An opinion filed on July 20, 2020, in the California Court of Appeals, First Appellate District, concluded that a plaintiff cannot recover damages for shortened life expectancy. Johnson v. Monsanto Company (2020) Cal.App. LEXUS 675, is an appeal of one of the first cases to result in a jury verdict against Monsanto Company for their “Roundup products”. Plaintiff was a grounds manager for a school district and a heavy user of Roundup products. He sued Monsanto after contracting non-Hodgkin’s lymphoma. A jury awarded him compensatory damages of $39.3 million dollars and punitive damages of $250 million. The appellate court ultimately reduced the compensatory damages to approximately $10 million dollars and the punitive damages also to approximately $10 million dollars.
The compensatory damages awarded by the jury included $33 million dollars for future non-economic losses for pain and suffering. Plaintiff’s counsel argued that his client’s life expectancy was between 2 and 33 years and that he should be awarded $1 million dollars for each potential year of life, equating to $33 million dollars.
The court recognized that compensation for pain and suffering is recompense for pain and suffering actually experienced, and to the extent a premature death terminates the pain and suffering, compensation should be terminated.

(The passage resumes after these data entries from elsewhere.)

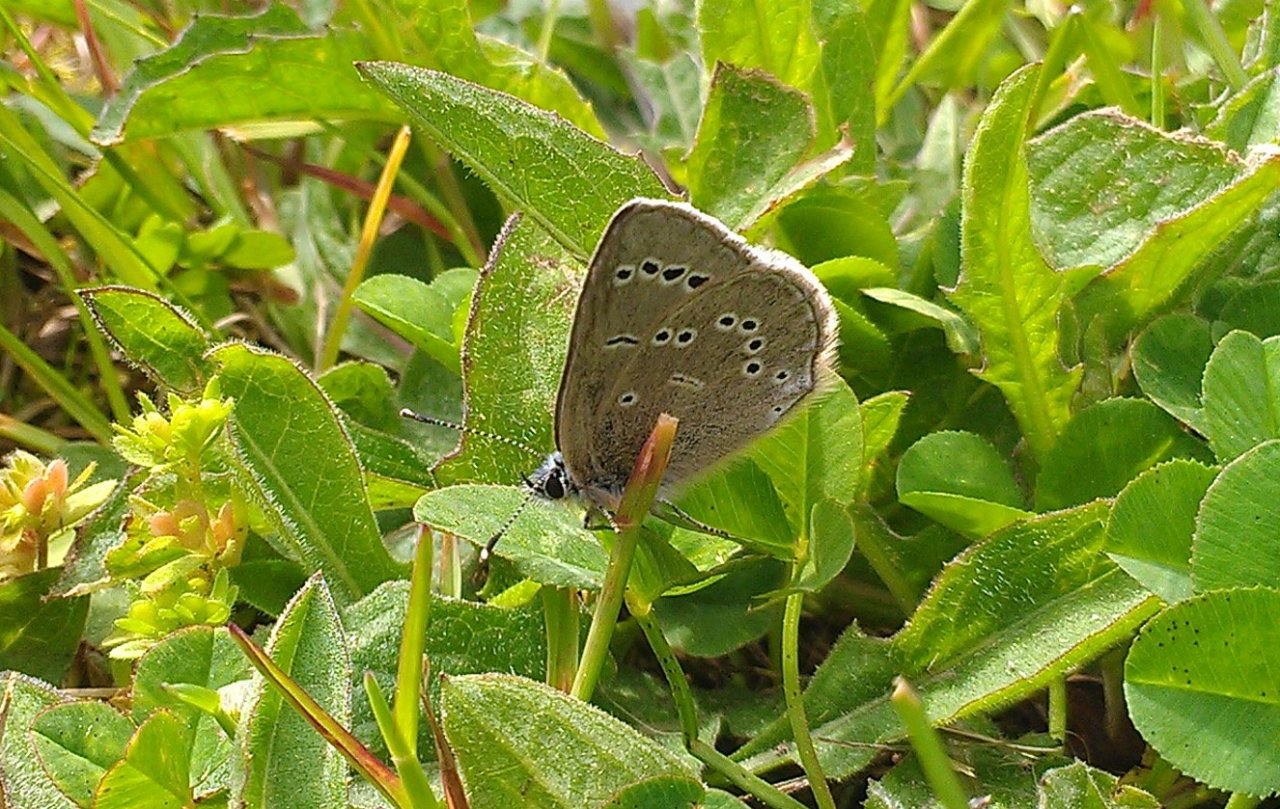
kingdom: Animalia
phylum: Arthropoda
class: Insecta
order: Lepidoptera
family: Lycaenidae
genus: Glaucopsyche
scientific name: Glaucopsyche lygdamus
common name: Silvery Blue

Plaintiff’s counsel contended that his client was entitled to damages for a shortened life expectancy. The court concluded the standard jury instruction did not authorize such damages which have never been recognized as recoverable in California. By limiting future noneconomic damages to those the plaintiff was reasonably certain to suffer, the California jury instruction disallowed damages for those years beyond plaintiff’s life expectancy at the time of trial.